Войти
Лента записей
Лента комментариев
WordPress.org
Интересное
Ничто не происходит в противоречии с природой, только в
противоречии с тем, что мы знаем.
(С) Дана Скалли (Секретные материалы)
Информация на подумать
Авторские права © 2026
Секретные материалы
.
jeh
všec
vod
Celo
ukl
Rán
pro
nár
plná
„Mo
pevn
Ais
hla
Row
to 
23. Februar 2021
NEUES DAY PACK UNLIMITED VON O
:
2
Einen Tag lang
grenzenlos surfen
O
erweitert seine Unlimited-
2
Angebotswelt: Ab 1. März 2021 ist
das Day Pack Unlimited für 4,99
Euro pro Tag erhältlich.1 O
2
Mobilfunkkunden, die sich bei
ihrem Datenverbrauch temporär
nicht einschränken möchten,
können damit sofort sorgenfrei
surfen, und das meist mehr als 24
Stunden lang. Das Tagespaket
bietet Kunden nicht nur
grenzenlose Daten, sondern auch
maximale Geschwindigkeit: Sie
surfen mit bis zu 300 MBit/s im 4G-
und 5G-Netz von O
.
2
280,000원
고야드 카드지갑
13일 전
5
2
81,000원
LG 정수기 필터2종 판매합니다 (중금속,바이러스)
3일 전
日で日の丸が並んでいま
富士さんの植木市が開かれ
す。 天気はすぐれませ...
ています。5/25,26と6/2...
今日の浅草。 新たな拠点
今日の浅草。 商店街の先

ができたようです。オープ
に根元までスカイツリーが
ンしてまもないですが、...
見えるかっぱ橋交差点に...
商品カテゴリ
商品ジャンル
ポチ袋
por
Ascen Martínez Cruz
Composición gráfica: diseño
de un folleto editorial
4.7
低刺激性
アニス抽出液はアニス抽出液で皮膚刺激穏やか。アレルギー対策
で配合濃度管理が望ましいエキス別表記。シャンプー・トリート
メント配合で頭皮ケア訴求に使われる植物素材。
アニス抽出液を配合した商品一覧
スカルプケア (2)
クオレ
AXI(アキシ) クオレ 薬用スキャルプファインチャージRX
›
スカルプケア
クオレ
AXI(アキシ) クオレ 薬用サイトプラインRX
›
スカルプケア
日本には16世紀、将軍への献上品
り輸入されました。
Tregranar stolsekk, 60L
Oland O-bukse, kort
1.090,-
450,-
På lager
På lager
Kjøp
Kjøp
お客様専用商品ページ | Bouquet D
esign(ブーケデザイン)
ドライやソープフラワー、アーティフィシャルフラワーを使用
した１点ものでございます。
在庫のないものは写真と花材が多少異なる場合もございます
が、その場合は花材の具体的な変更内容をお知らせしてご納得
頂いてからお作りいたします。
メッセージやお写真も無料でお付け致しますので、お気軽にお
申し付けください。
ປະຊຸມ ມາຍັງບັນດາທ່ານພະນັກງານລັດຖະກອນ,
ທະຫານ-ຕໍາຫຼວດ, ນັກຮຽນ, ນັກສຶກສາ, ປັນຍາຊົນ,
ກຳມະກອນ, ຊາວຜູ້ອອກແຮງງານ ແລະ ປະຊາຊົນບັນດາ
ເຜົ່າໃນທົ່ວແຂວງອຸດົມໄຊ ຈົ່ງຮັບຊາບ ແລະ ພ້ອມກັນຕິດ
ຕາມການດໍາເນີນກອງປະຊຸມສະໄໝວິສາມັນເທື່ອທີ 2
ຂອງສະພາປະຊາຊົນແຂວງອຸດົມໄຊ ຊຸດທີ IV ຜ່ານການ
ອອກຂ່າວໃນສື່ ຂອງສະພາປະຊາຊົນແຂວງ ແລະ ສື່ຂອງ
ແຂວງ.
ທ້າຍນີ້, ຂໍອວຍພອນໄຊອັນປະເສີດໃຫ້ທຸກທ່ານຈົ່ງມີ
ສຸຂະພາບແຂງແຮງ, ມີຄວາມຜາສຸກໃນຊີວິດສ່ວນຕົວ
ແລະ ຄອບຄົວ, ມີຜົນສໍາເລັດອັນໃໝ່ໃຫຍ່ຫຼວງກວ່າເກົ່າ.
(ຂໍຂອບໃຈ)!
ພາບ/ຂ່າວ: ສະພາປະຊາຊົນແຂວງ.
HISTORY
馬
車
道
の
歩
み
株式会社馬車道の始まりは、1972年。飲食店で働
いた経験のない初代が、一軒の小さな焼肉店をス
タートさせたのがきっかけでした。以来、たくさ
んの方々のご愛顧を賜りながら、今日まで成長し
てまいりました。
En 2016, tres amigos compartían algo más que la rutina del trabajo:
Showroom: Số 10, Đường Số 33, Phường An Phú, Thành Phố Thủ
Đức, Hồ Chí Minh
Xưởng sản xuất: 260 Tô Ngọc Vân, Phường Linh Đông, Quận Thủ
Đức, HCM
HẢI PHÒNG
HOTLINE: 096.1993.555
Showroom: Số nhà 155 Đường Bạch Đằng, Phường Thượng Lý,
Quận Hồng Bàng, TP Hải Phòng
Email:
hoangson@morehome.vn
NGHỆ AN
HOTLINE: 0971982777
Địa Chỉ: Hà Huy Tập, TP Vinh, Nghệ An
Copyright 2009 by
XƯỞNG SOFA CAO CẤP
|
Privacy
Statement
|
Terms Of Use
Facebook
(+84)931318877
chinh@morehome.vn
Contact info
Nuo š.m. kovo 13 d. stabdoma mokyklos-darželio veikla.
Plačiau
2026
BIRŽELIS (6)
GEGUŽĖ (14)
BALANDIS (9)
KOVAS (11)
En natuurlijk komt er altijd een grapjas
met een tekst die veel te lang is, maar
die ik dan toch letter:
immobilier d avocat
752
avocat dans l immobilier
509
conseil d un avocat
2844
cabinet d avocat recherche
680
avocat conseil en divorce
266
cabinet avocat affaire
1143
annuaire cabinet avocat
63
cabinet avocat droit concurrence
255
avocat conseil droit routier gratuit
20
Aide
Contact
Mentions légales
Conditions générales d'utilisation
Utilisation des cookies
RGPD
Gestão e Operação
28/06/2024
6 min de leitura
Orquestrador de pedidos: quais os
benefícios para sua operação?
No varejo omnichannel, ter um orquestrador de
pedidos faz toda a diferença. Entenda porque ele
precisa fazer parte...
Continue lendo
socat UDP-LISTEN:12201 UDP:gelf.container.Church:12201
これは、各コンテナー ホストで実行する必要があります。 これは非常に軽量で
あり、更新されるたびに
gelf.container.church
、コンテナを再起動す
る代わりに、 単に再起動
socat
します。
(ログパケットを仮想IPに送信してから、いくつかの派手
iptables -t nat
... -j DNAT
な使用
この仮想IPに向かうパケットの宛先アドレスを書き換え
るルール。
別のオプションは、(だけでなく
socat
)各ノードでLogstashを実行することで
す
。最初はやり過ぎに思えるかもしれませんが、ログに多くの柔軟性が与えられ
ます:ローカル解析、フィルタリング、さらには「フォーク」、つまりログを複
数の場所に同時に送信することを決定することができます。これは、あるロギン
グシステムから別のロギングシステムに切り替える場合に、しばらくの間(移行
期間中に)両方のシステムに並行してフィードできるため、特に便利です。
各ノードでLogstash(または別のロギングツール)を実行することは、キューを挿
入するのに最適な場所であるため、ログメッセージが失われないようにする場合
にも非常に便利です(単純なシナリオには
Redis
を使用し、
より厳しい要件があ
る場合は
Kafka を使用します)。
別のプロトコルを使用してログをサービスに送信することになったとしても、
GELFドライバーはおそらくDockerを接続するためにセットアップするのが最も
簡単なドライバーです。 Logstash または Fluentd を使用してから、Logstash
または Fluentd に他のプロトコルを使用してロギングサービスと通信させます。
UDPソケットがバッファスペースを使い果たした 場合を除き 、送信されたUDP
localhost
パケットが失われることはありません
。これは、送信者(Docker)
---+---
ACTIVITY:
Show me every line of the entries above that holds "материалы".

EXERCISE OUTPUT:
(С) Дана Скалли (Секретные материалы)
Секретные материалы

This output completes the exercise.